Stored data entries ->
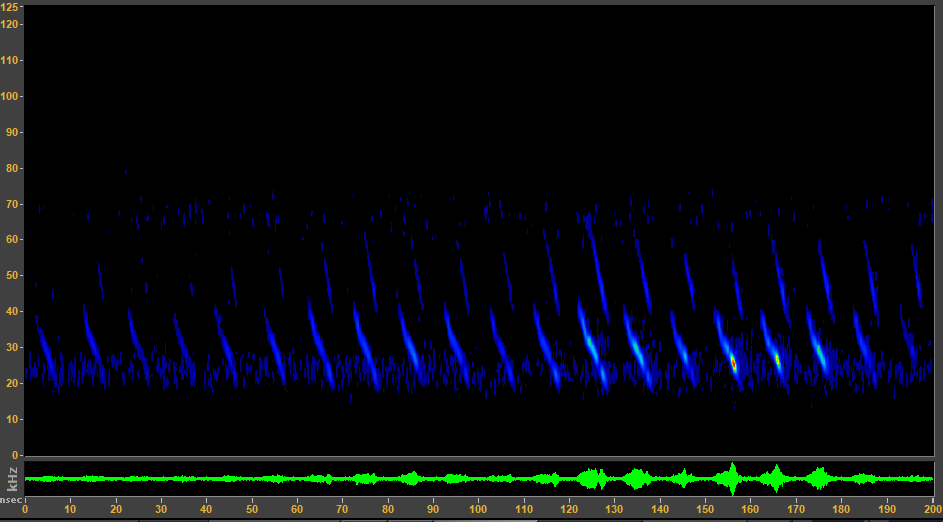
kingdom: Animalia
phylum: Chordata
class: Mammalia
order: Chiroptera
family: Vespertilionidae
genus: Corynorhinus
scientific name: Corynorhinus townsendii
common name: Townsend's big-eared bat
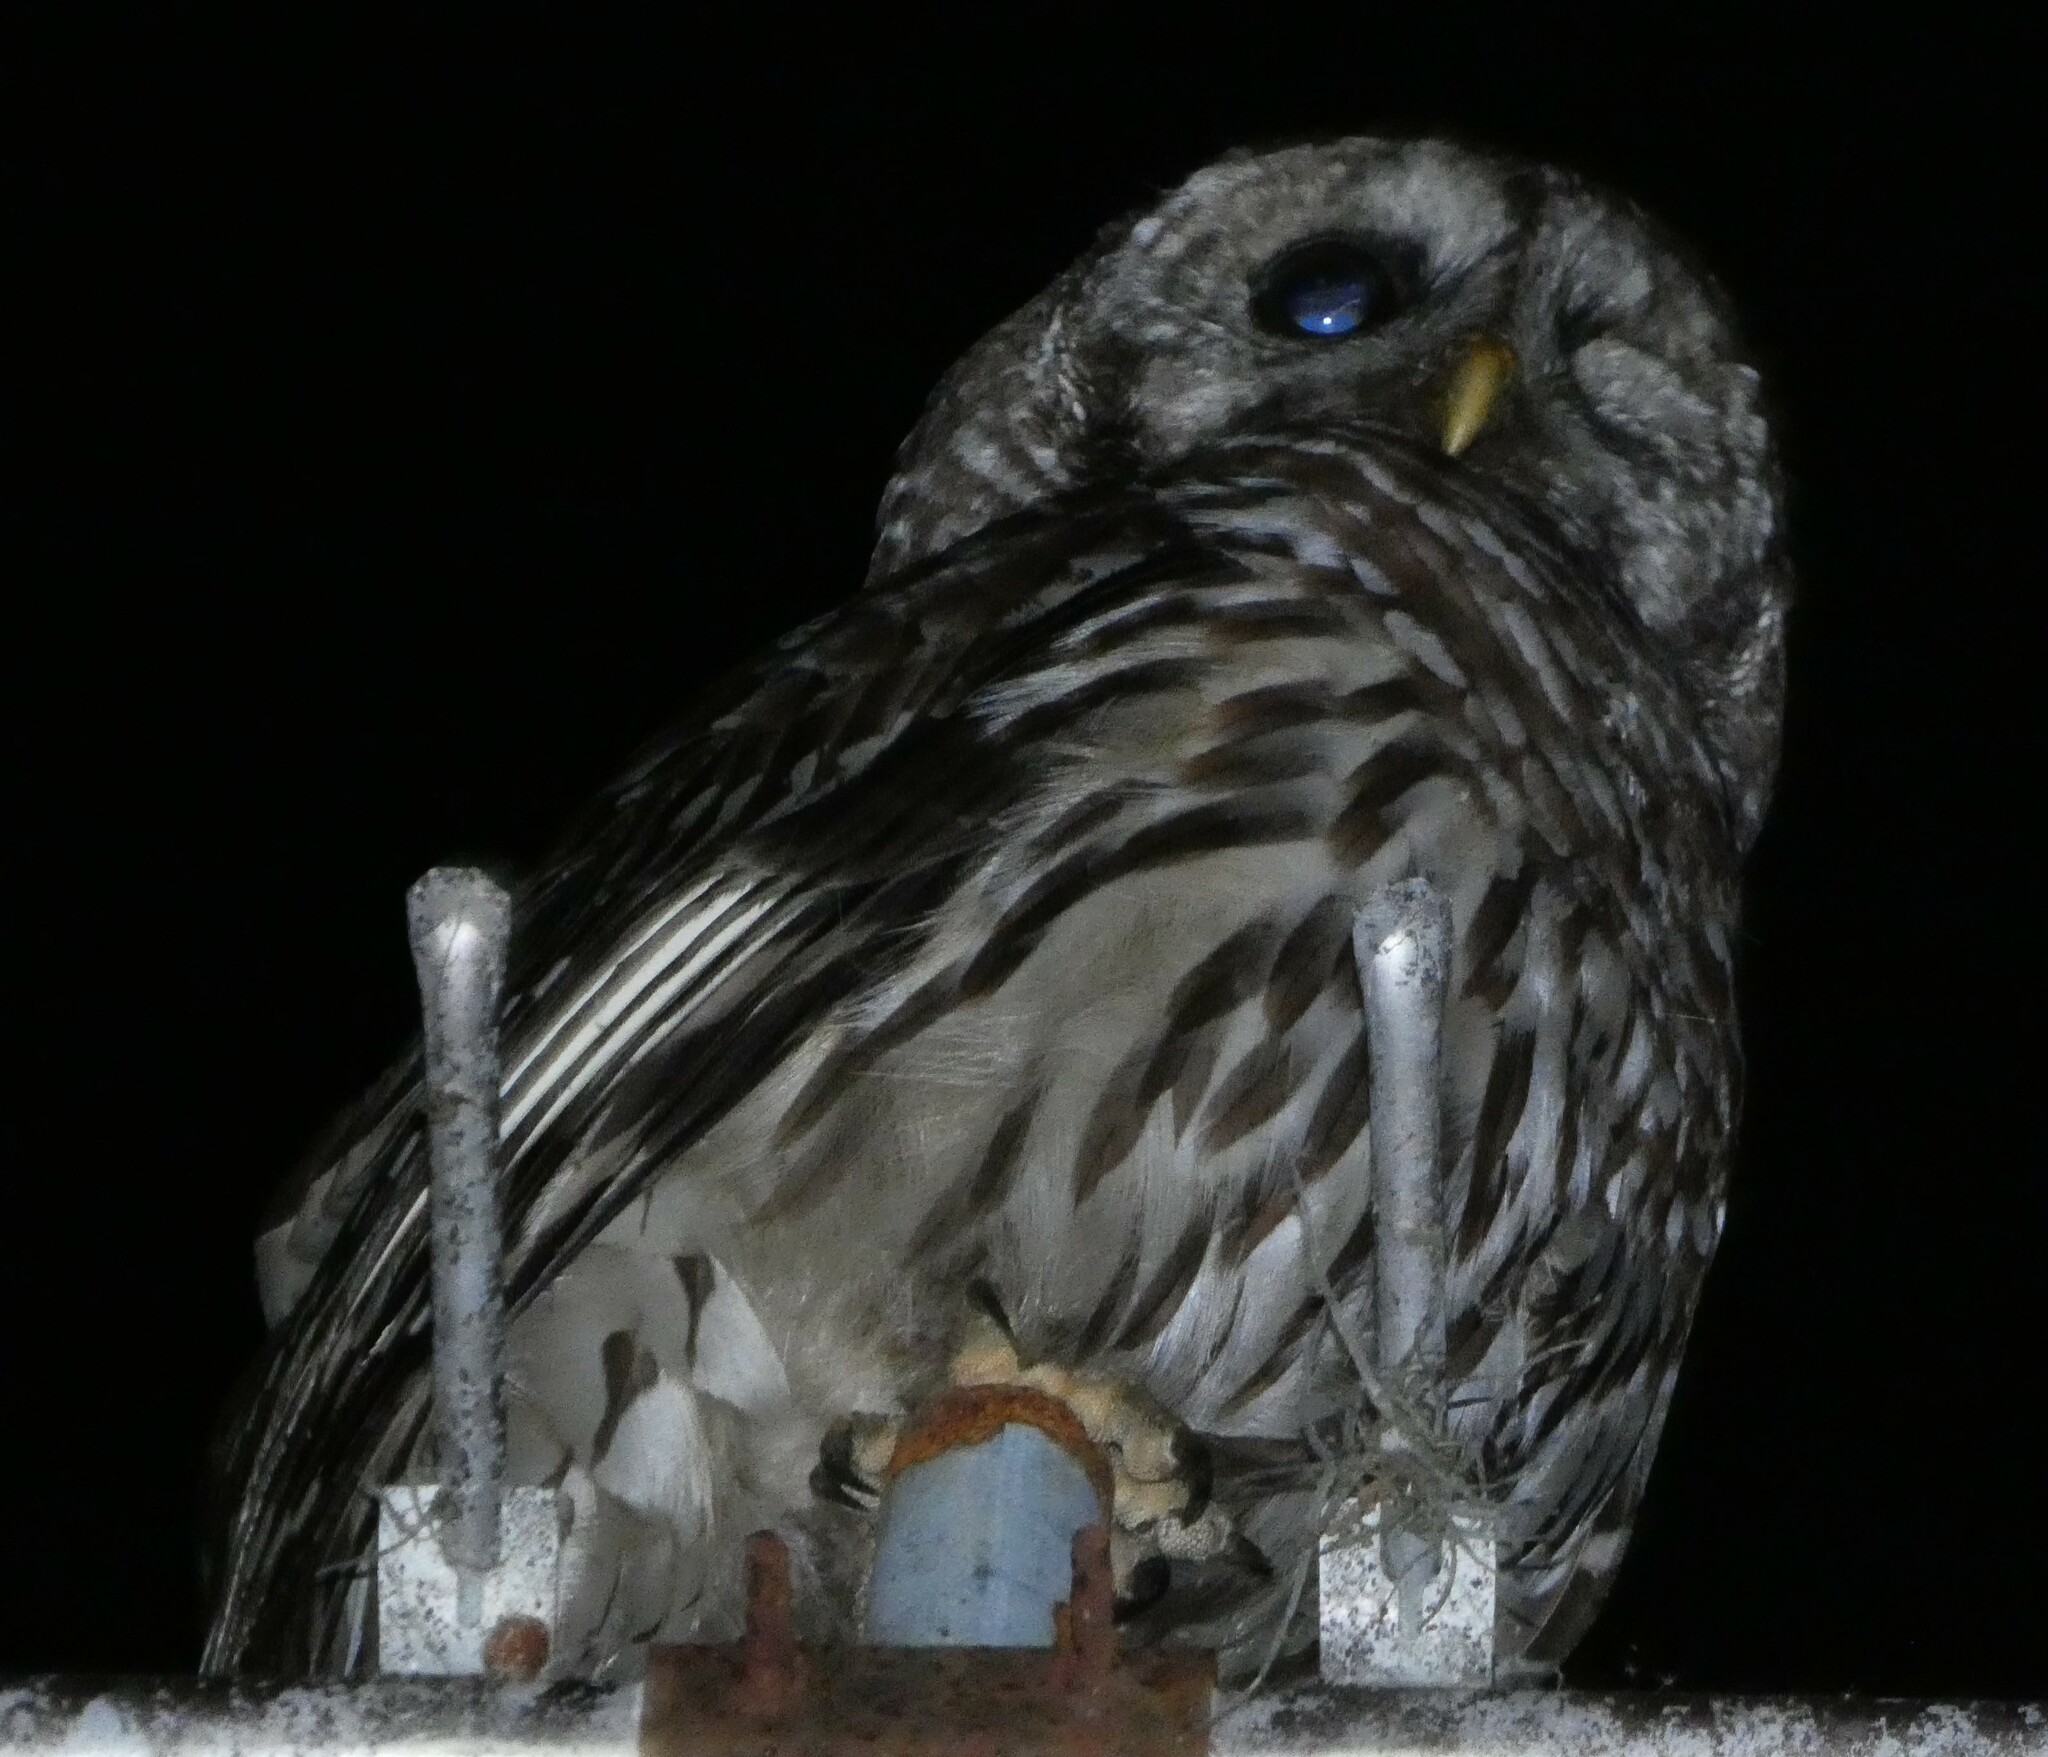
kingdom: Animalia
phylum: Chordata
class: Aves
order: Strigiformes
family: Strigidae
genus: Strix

* * *

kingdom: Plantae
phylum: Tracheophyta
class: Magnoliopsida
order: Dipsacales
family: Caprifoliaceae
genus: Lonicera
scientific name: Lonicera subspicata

Exercise requirements -> Render the lines from the one containing "class: Mammalia" up to and including the one containing "genus: Strix" as a Markdown table with the columns Number and Line, leaving out blank lines and pictures.

Output for this task ->
| Number | Line |
|---|---|
| 1 | class: Mammalia |
| 2 | order: Chiroptera |
| 3 | family: Vespertilionidae |
| 4 | genus: Corynorhinus |
| 5 | scientific name: Corynorhinus townsendii |
| 6 | common name: Townsend's big-eared bat |
| 7 | kingdom: Animalia |
| 8 | phylum: Chordata |
| 9 | class: Aves |
| 10 | order: Strigiformes |
| 11 | family: Strigidae |
| 12 | genus: Strix |